**Material for this task**
※ ※ ※

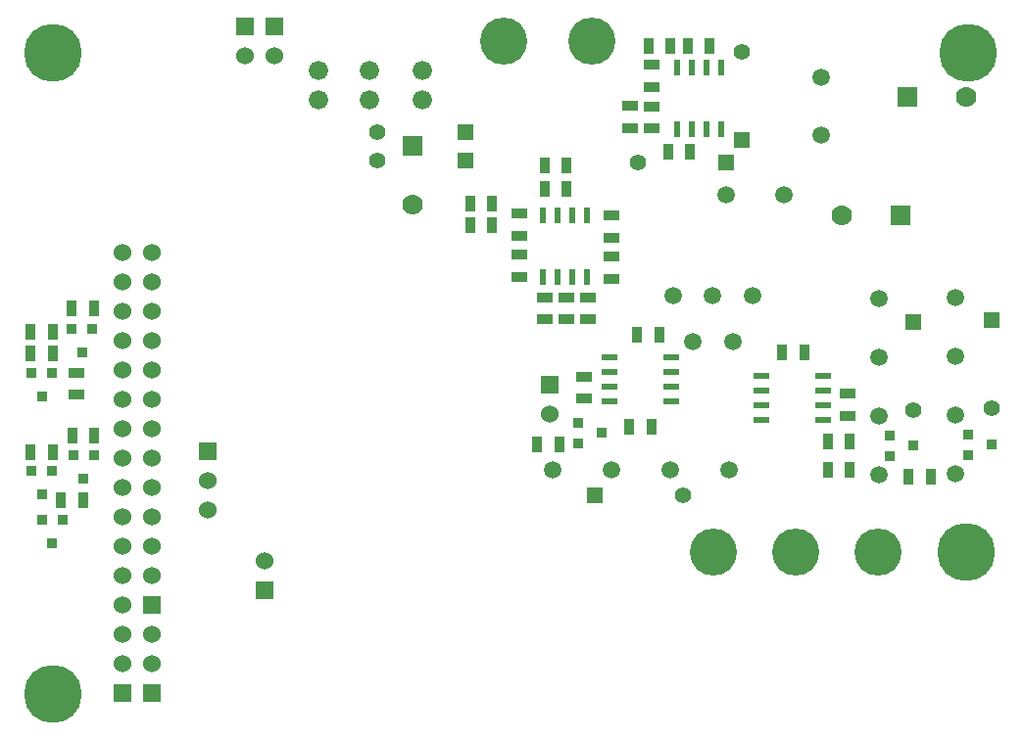
<source format=gbs>
G04 (created by PCBNEW (2013-07-07 BZR 4022)-stable) date Sun 21 Dec 2014 01:02:58 PM MSK*
%MOIN*%
G04 Gerber Fmt 3.4, Leading zero omitted, Abs format*
%FSLAX34Y34*%
G01*
G70*
G90*
G04 APERTURE LIST*
%ADD10C,0.00590551*%
%ADD11C,0.19685*%
%ADD12R,0.06X0.06*%
%ADD13C,0.06*%
%ADD14C,0.066*%
%ADD15R,0.036X0.036*%
%ADD16R,0.0551X0.0236*%
%ADD17R,0.0236X0.0551*%
%ADD18R,0.035X0.055*%
%ADD19R,0.055X0.035*%
%ADD20C,0.0590551*%
%ADD21R,0.055X0.055*%
%ADD22C,0.055*%
%ADD23R,0.07X0.07*%
%ADD24C,0.07*%
%ADD25C,0.16*%
G04 APERTURE END LIST*
G54D10*
G54D11*
X32618Y-18566D03*
X1574Y-23425D03*
X32677Y-1574D03*
X1574Y-1574D03*
G54D12*
X8098Y-666D03*
G54D13*
X8098Y-1666D03*
G54D12*
X9098Y-666D03*
G54D13*
X9098Y-1666D03*
G54D14*
X14118Y-3186D03*
X14118Y-2186D03*
X12338Y-3186D03*
X12338Y-2186D03*
X10578Y-3186D03*
X10578Y-2186D03*
G54D15*
X1888Y-17466D03*
X1188Y-17466D03*
X1538Y-18266D03*
X19422Y-14177D03*
X19422Y-14877D03*
X20222Y-14527D03*
X30013Y-14610D03*
X30013Y-15310D03*
X30813Y-14960D03*
X32690Y-14571D03*
X32690Y-15271D03*
X33490Y-14921D03*
X2908Y-10986D03*
X2208Y-10986D03*
X2558Y-11786D03*
X1528Y-12486D03*
X828Y-12486D03*
X1178Y-13286D03*
X2948Y-15286D03*
X2248Y-15286D03*
X2598Y-16086D03*
X1528Y-15806D03*
X828Y-15806D03*
X1178Y-16606D03*
G54D16*
X20493Y-11949D03*
X22593Y-11949D03*
X20493Y-12449D03*
X20493Y-12949D03*
X20493Y-13449D03*
X22593Y-12449D03*
X22593Y-12949D03*
X22593Y-13449D03*
G54D17*
X19728Y-7119D03*
X19728Y-9219D03*
X19228Y-7119D03*
X18728Y-7119D03*
X18228Y-7119D03*
X19228Y-9219D03*
X18728Y-9219D03*
X18228Y-9219D03*
G54D16*
X25665Y-12561D03*
X27765Y-12561D03*
X25665Y-13061D03*
X25665Y-13561D03*
X25665Y-14061D03*
X27765Y-13061D03*
X27765Y-13561D03*
X27765Y-14061D03*
G54D17*
X24282Y-2092D03*
X24282Y-4192D03*
X23782Y-2092D03*
X23282Y-2092D03*
X22782Y-2092D03*
X23782Y-4192D03*
X23282Y-4192D03*
X22782Y-4192D03*
G54D18*
X1553Y-15166D03*
X803Y-15166D03*
G54D19*
X19614Y-12599D03*
X19614Y-13349D03*
G54D18*
X21918Y-14313D03*
X21168Y-14313D03*
G54D19*
X21179Y-4142D03*
X21179Y-3392D03*
X21918Y-1979D03*
X21918Y-2729D03*
X21918Y-3397D03*
X21918Y-4147D03*
G54D18*
X23238Y-4953D03*
X22488Y-4953D03*
X22574Y-1347D03*
X21824Y-1347D03*
X23894Y-1347D03*
X23144Y-1347D03*
X27912Y-15787D03*
X28662Y-15787D03*
G54D19*
X20553Y-7125D03*
X20553Y-7875D03*
X17411Y-9203D03*
X17411Y-8453D03*
G54D18*
X26376Y-11771D03*
X27126Y-11771D03*
X27912Y-14803D03*
X28662Y-14803D03*
X18030Y-14901D03*
X18780Y-14901D03*
X30668Y-16023D03*
X31418Y-16023D03*
X1553Y-11066D03*
X803Y-11066D03*
G54D19*
X28582Y-13937D03*
X28582Y-13187D03*
G54D18*
X2223Y-14626D03*
X2973Y-14626D03*
X2593Y-16806D03*
X1843Y-16806D03*
X2203Y-10286D03*
X2953Y-10286D03*
G54D19*
X2358Y-12471D03*
X2358Y-13221D03*
G54D18*
X1553Y-11806D03*
X803Y-11806D03*
X21436Y-11161D03*
X22186Y-11161D03*
G54D19*
X19015Y-9900D03*
X19015Y-10650D03*
X20562Y-9261D03*
X20562Y-8511D03*
X17411Y-7806D03*
X17411Y-7056D03*
X19744Y-9900D03*
X19744Y-10650D03*
X18287Y-10650D03*
X18287Y-9900D03*
G54D18*
X19038Y-6220D03*
X18288Y-6220D03*
X18288Y-5394D03*
X19038Y-5394D03*
X15747Y-6712D03*
X16497Y-6712D03*
X15747Y-7460D03*
X16497Y-7460D03*
G54D20*
X27677Y-4370D03*
X27677Y-2401D03*
X26437Y-6397D03*
X24468Y-6397D03*
G54D12*
X4918Y-23366D03*
G54D13*
X4918Y-22366D03*
X4918Y-21366D03*
G54D12*
X6820Y-15141D03*
G54D13*
X6820Y-16141D03*
X6820Y-17141D03*
G54D12*
X3918Y-23366D03*
G54D13*
X3918Y-22366D03*
X3918Y-21366D03*
G54D12*
X8758Y-19866D03*
G54D13*
X8758Y-18866D03*
G54D12*
X18458Y-12886D03*
G54D13*
X18458Y-13886D03*
G54D21*
X33484Y-10685D03*
G54D22*
X33484Y-13685D03*
G54D21*
X30826Y-10744D03*
G54D22*
X30826Y-13744D03*
G54D21*
X19996Y-16633D03*
G54D22*
X22996Y-16633D03*
G54D21*
X24472Y-5295D03*
G54D22*
X21472Y-5295D03*
G54D21*
X15598Y-4266D03*
G54D22*
X12598Y-4266D03*
G54D21*
X25009Y-4557D03*
G54D22*
X25009Y-1557D03*
G54D21*
X15578Y-5246D03*
G54D22*
X12578Y-5246D03*
G54D23*
X30614Y-3090D03*
G54D24*
X32614Y-3090D03*
G54D23*
X30409Y-7106D03*
G54D24*
X28409Y-7106D03*
G54D23*
X13798Y-4746D03*
G54D24*
X13798Y-6746D03*
G54D25*
X19898Y-1166D03*
X16898Y-1166D03*
X29618Y-18566D03*
X26818Y-18566D03*
X24018Y-18566D03*
G54D20*
X22671Y-9828D03*
X24009Y-9828D03*
X25348Y-9828D03*
X23340Y-11403D03*
X24679Y-11403D03*
X32263Y-11913D03*
X32263Y-13913D03*
X32263Y-9913D03*
X32263Y-15913D03*
X29645Y-11952D03*
X29645Y-13952D03*
X29645Y-9952D03*
X29645Y-15952D03*
X22574Y-15787D03*
X20574Y-15787D03*
X24574Y-15787D03*
X18574Y-15787D03*
G54D12*
X4918Y-20366D03*
G54D13*
X3918Y-20366D03*
X4918Y-19366D03*
X3918Y-19366D03*
X4918Y-18366D03*
X3918Y-18366D03*
X4918Y-17366D03*
X3918Y-17366D03*
X4918Y-16366D03*
X3918Y-16366D03*
X4918Y-15366D03*
X3918Y-15366D03*
X4918Y-14366D03*
X3918Y-14366D03*
X4918Y-13366D03*
X3918Y-13366D03*
X4918Y-12366D03*
X3918Y-12366D03*
X4918Y-11366D03*
X3918Y-11366D03*
X4918Y-10366D03*
X3918Y-10366D03*
X4918Y-9366D03*
X3918Y-9366D03*
X4918Y-8366D03*
X3918Y-8366D03*
M02*

</source>
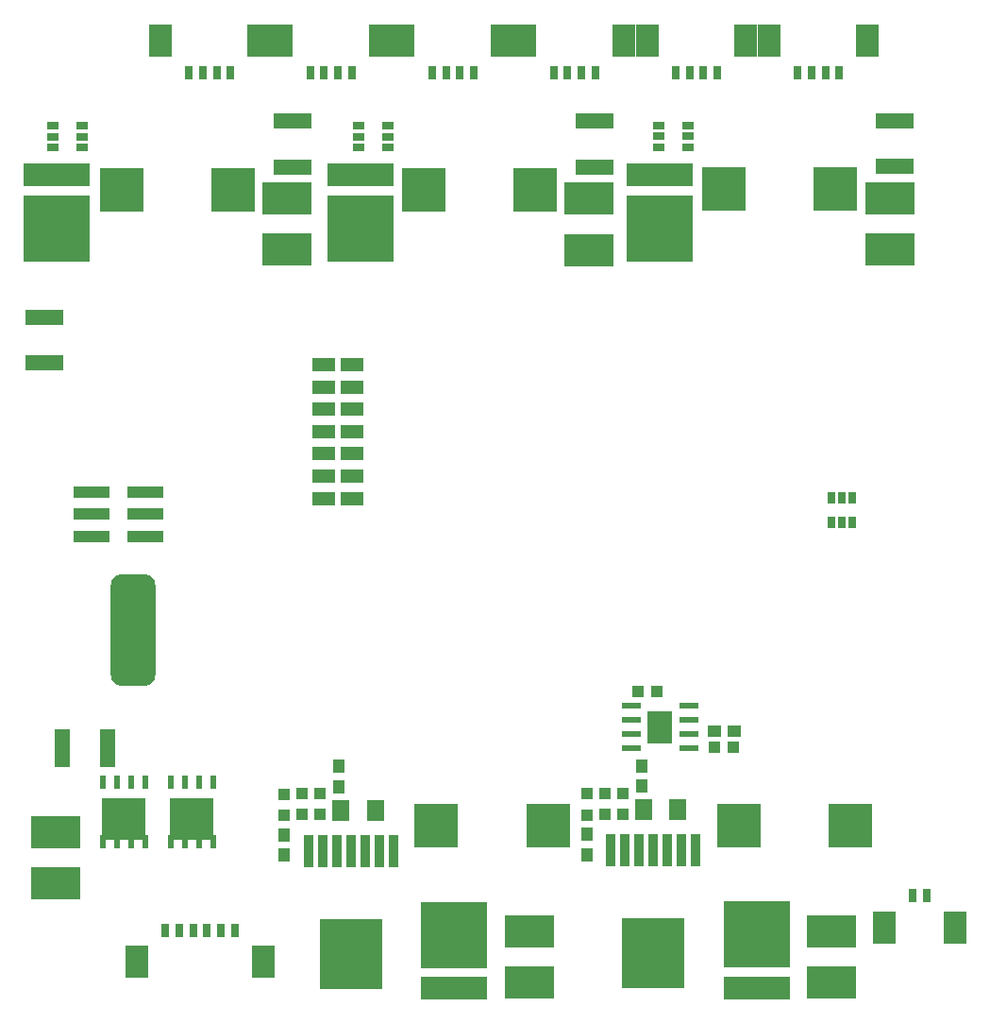
<source format=gtp>
G04 Layer_Color=8421504*
%FSLAX44Y44*%
%MOMM*%
G71*
G01*
G75*
%ADD11R,3.2000X1.0000*%
%ADD12R,2.0000X1.2000*%
%ADD13R,0.8000X1.3000*%
%ADD14R,2.1000X3.0000*%
%ADD15R,0.6500X1.0500*%
%ADD16R,5.6000X6.3500*%
%ADD17R,0.9100X3.0000*%
%ADD18R,3.5000X1.4000*%
%ADD19R,1.1000X1.1000*%
%ADD20R,1.0000X0.7000*%
%ADD21R,4.0000X4.0000*%
%ADD22R,6.0000X6.0000*%
%ADD23R,6.0000X2.0000*%
%ADD24R,4.5000X3.0000*%
G04:AMPARAMS|DCode=25|XSize=4mm|YSize=10mm|CornerRadius=1mm|HoleSize=0mm|Usage=FLASHONLY|Rotation=0.000|XOffset=0mm|YOffset=0mm|HoleType=Round|Shape=RoundedRectangle|*
%AMROUNDEDRECTD25*
21,1,4.0000,8.0000,0,0,0.0*
21,1,2.0000,10.0000,0,0,0.0*
1,1,2.0000,1.0000,-4.0000*
1,1,2.0000,-1.0000,-4.0000*
1,1,2.0000,-1.0000,4.0000*
1,1,2.0000,1.0000,4.0000*
%
%ADD25ROUNDEDRECTD25*%
%ADD26R,1.5000X1.9000*%
%ADD27R,0.6100X1.2700*%
%ADD28R,3.9100X3.7500*%
%ADD29R,1.2000X1.1000*%
%ADD30R,1.7500X0.6000*%
%ADD32R,1.0000X1.1000*%
%ADD33R,1.4000X3.5000*%
%ADD34R,1.1000X1.2000*%
%ADD232R,2.2500X3.0000*%
D11*
X22000Y415000D02*
D03*
X70000D02*
D03*
X22000Y395000D02*
D03*
X70000D02*
D03*
X22000Y375000D02*
D03*
X70000D02*
D03*
D12*
X255750Y409000D02*
D03*
X230750D02*
D03*
X255750Y429000D02*
D03*
X230750D02*
D03*
X255750Y449000D02*
D03*
X230750D02*
D03*
X255750Y469000D02*
D03*
X230750D02*
D03*
X255750Y489000D02*
D03*
X230750D02*
D03*
X255750Y509000D02*
D03*
X230750D02*
D03*
X255750Y529000D02*
D03*
X230750D02*
D03*
D13*
X758750Y53000D02*
D03*
X771250D02*
D03*
X125750Y22000D02*
D03*
X113250D02*
D03*
X100750D02*
D03*
X88250D02*
D03*
X138250D02*
D03*
X150750D02*
D03*
X109250Y790700D02*
D03*
X121750D02*
D03*
X134250D02*
D03*
X146750D02*
D03*
X365000D02*
D03*
X352500D02*
D03*
X340000D02*
D03*
X327500D02*
D03*
X436500D02*
D03*
X449000D02*
D03*
X461500D02*
D03*
X474000D02*
D03*
X255750D02*
D03*
X243250D02*
D03*
X230750D02*
D03*
X218250D02*
D03*
X545999Y790700D02*
D03*
X558499D02*
D03*
X570999D02*
D03*
X583499D02*
D03*
X693000Y790750D02*
D03*
X680500D02*
D03*
X668000D02*
D03*
X655500D02*
D03*
D14*
X733390Y24620D02*
D03*
X796890D02*
D03*
X62890Y-6380D02*
D03*
X176390D02*
D03*
X83610Y819080D02*
D03*
X172110D02*
D03*
X390360D02*
D03*
X301860D02*
D03*
X410860D02*
D03*
X499360D02*
D03*
X281110D02*
D03*
X192610D02*
D03*
X520359Y819080D02*
D03*
X608859D02*
D03*
X718360Y819130D02*
D03*
X629860D02*
D03*
D15*
X685750Y387500D02*
D03*
X695250D02*
D03*
X704750D02*
D03*
Y410000D02*
D03*
X695250D02*
D03*
X685750D02*
D03*
D16*
X254700Y900D02*
D03*
X526200Y1150D02*
D03*
D17*
X216600Y93150D02*
D03*
X229300D02*
D03*
X242000D02*
D03*
X254700D02*
D03*
X267400D02*
D03*
X280100D02*
D03*
X292800D02*
D03*
X564300Y93400D02*
D03*
X551600D02*
D03*
X538900D02*
D03*
X526200D02*
D03*
X513500D02*
D03*
X500800D02*
D03*
X488100D02*
D03*
D18*
X-20500Y571500D02*
D03*
Y530500D02*
D03*
X473570Y706310D02*
D03*
Y747310D02*
D03*
X202090Y747330D02*
D03*
Y706330D02*
D03*
X742910Y747540D02*
D03*
Y706540D02*
D03*
D19*
X227100Y144650D02*
D03*
Y125650D02*
D03*
X195000Y125000D02*
D03*
Y144000D02*
D03*
X482600Y144900D02*
D03*
Y125900D02*
D03*
X211100Y144650D02*
D03*
Y125650D02*
D03*
X498600Y144900D02*
D03*
Y125900D02*
D03*
X466500Y125250D02*
D03*
Y144250D02*
D03*
D20*
X13750Y723750D02*
D03*
Y733250D02*
D03*
Y742750D02*
D03*
X-12250Y742750D02*
D03*
Y733250D02*
D03*
Y723750D02*
D03*
X261750Y723750D02*
D03*
Y733250D02*
D03*
Y742750D02*
D03*
X287750Y742750D02*
D03*
Y733250D02*
D03*
Y723750D02*
D03*
X557000Y724000D02*
D03*
Y733500D02*
D03*
Y743000D02*
D03*
X531000Y743000D02*
D03*
Y733500D02*
D03*
Y724000D02*
D03*
D21*
X148740Y685880D02*
D03*
X48740D02*
D03*
X431500Y115500D02*
D03*
X331500D02*
D03*
X689560Y686090D02*
D03*
X589560D02*
D03*
X320220Y685860D02*
D03*
X420220D02*
D03*
X602500Y115500D02*
D03*
X702500D02*
D03*
D22*
X-8910Y650730D02*
D03*
X347500Y17950D02*
D03*
X532000Y650900D02*
D03*
X263000D02*
D03*
X619000Y18200D02*
D03*
D23*
X-8910Y698830D02*
D03*
X347500Y-30150D02*
D03*
X532000Y699000D02*
D03*
X263000D02*
D03*
X619000Y-29900D02*
D03*
D24*
X197090Y631830D02*
D03*
Y677830D02*
D03*
X686200Y-24900D02*
D03*
Y21100D02*
D03*
X414700Y-25150D02*
D03*
Y20850D02*
D03*
X737910Y632040D02*
D03*
Y678040D02*
D03*
X468570Y631810D02*
D03*
Y677810D02*
D03*
X-10500Y64000D02*
D03*
Y110000D02*
D03*
D25*
X59480Y290660D02*
D03*
D26*
X517000Y130000D02*
D03*
X548000D02*
D03*
X245500Y129750D02*
D03*
X276500D02*
D03*
D27*
X131000Y155000D02*
D03*
X118300D02*
D03*
X105600D02*
D03*
X92900D02*
D03*
Y101600D02*
D03*
X105600D02*
D03*
X118300D02*
D03*
X131000D02*
D03*
X70000Y155000D02*
D03*
X57300D02*
D03*
X44600D02*
D03*
X31900D02*
D03*
Y101600D02*
D03*
X44600D02*
D03*
X57300D02*
D03*
X70000D02*
D03*
D28*
X111950Y121700D02*
D03*
X50950D02*
D03*
D29*
X598500Y200500D02*
D03*
X580500D02*
D03*
D30*
X506000Y223050D02*
D03*
Y210350D02*
D03*
Y197650D02*
D03*
Y184950D02*
D03*
X558000Y223050D02*
D03*
Y210350D02*
D03*
Y197650D02*
D03*
Y184950D02*
D03*
D32*
X528999Y236000D02*
D03*
X511999D02*
D03*
X597499Y186000D02*
D03*
X580499D02*
D03*
D33*
X36500Y185000D02*
D03*
X-4500D02*
D03*
D34*
X466500Y107750D02*
D03*
Y89750D02*
D03*
X195000Y107500D02*
D03*
Y89500D02*
D03*
X515500Y169000D02*
D03*
Y151000D02*
D03*
X244000Y168750D02*
D03*
Y150750D02*
D03*
D232*
X532000Y204000D02*
D03*
M02*

</source>
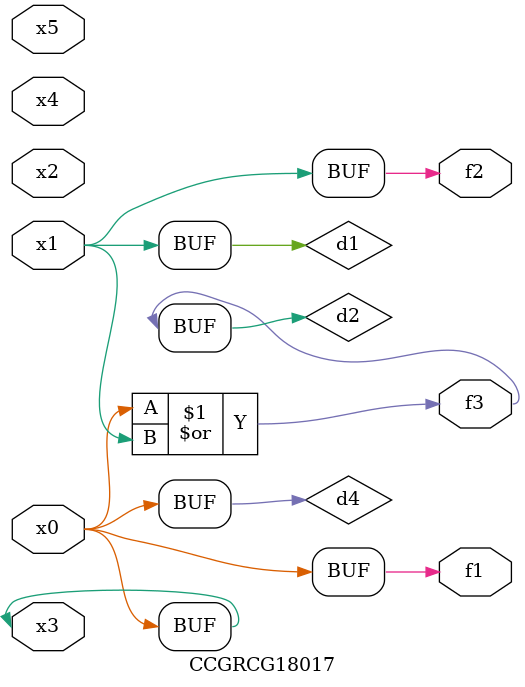
<source format=v>
module CCGRCG18017(
	input x0, x1, x2, x3, x4, x5,
	output f1, f2, f3
);

	wire d1, d2, d3, d4;

	and (d1, x1);
	or (d2, x0, x1);
	nand (d3, x0, x5);
	buf (d4, x0, x3);
	assign f1 = d4;
	assign f2 = d1;
	assign f3 = d2;
endmodule

</source>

※ ※ ※

**Your assignment**
Print the lines from the beginning of the records up to and including the line containing "X17411Y-8453D03*", word for word, with no pictures.

**Output**
<source format=gbs>
G04 (created by PCBNEW (2013-07-07 BZR 4022)-stable) date Sun 21 Dec 2014 01:02:58 PM MSK*
%MOIN*%
G04 Gerber Fmt 3.4, Leading zero omitted, Abs format*
%FSLAX34Y34*%
G01*
G70*
G90*
G04 APERTURE LIST*
%ADD10C,0.00590551*%
%ADD11C,0.19685*%
%ADD12R,0.06X0.06*%
%ADD13C,0.06*%
%ADD14C,0.066*%
%ADD15R,0.036X0.036*%
%ADD16R,0.0551X0.0236*%
%ADD17R,0.0236X0.0551*%
%ADD18R,0.035X0.055*%
%ADD19R,0.055X0.035*%
%ADD20C,0.0590551*%
%ADD21R,0.055X0.055*%
%ADD22C,0.055*%
%ADD23R,0.07X0.07*%
%ADD24C,0.07*%
%ADD25C,0.16*%
G04 APERTURE END LIST*
G54D10*
G54D11*
X32618Y-18566D03*
X1574Y-23425D03*
X32677Y-1574D03*
X1574Y-1574D03*
G54D12*
X8098Y-666D03*
G54D13*
X8098Y-1666D03*
G54D12*
X9098Y-666D03*
G54D13*
X9098Y-1666D03*
G54D14*
X14118Y-3186D03*
X14118Y-2186D03*
X12338Y-3186D03*
X12338Y-2186D03*
X10578Y-3186D03*
X10578Y-2186D03*
G54D15*
X1888Y-17466D03*
X1188Y-17466D03*
X1538Y-18266D03*
X19422Y-14177D03*
X19422Y-14877D03*
X20222Y-14527D03*
X30013Y-14610D03*
X30013Y-15310D03*
X30813Y-14960D03*
X32690Y-14571D03*
X32690Y-15271D03*
X33490Y-14921D03*
X2908Y-10986D03*
X2208Y-10986D03*
X2558Y-11786D03*
X1528Y-12486D03*
X828Y-12486D03*
X1178Y-13286D03*
X2948Y-15286D03*
X2248Y-15286D03*
X2598Y-16086D03*
X1528Y-15806D03*
X828Y-15806D03*
X1178Y-16606D03*
G54D16*
X20493Y-11949D03*
X22593Y-11949D03*
X20493Y-12449D03*
X20493Y-12949D03*
X20493Y-13449D03*
X22593Y-12449D03*
X22593Y-12949D03*
X22593Y-13449D03*
G54D17*
X19728Y-7119D03*
X19728Y-9219D03*
X19228Y-7119D03*
X18728Y-7119D03*
X18228Y-7119D03*
X19228Y-9219D03*
X18728Y-9219D03*
X18228Y-9219D03*
G54D16*
X25665Y-12561D03*
X27765Y-12561D03*
X25665Y-13061D03*
X25665Y-13561D03*
X25665Y-14061D03*
X27765Y-13061D03*
X27765Y-13561D03*
X27765Y-14061D03*
G54D17*
X24282Y-2092D03*
X24282Y-4192D03*
X23782Y-2092D03*
X23282Y-2092D03*
X22782Y-2092D03*
X23782Y-4192D03*
X23282Y-4192D03*
X22782Y-4192D03*
G54D18*
X1553Y-15166D03*
X803Y-15166D03*
G54D19*
X19614Y-12599D03*
X19614Y-13349D03*
G54D18*
X21918Y-14313D03*
X21168Y-14313D03*
G54D19*
X21179Y-4142D03*
X21179Y-3392D03*
X21918Y-1979D03*
X21918Y-2729D03*
X21918Y-3397D03*
X21918Y-4147D03*
G54D18*
X23238Y-4953D03*
X22488Y-4953D03*
X22574Y-1347D03*
X21824Y-1347D03*
X23894Y-1347D03*
X23144Y-1347D03*
X27912Y-15787D03*
X28662Y-15787D03*
G54D19*
X20553Y-7125D03*
X20553Y-7875D03*
X17411Y-9203D03*
X17411Y-8453D03*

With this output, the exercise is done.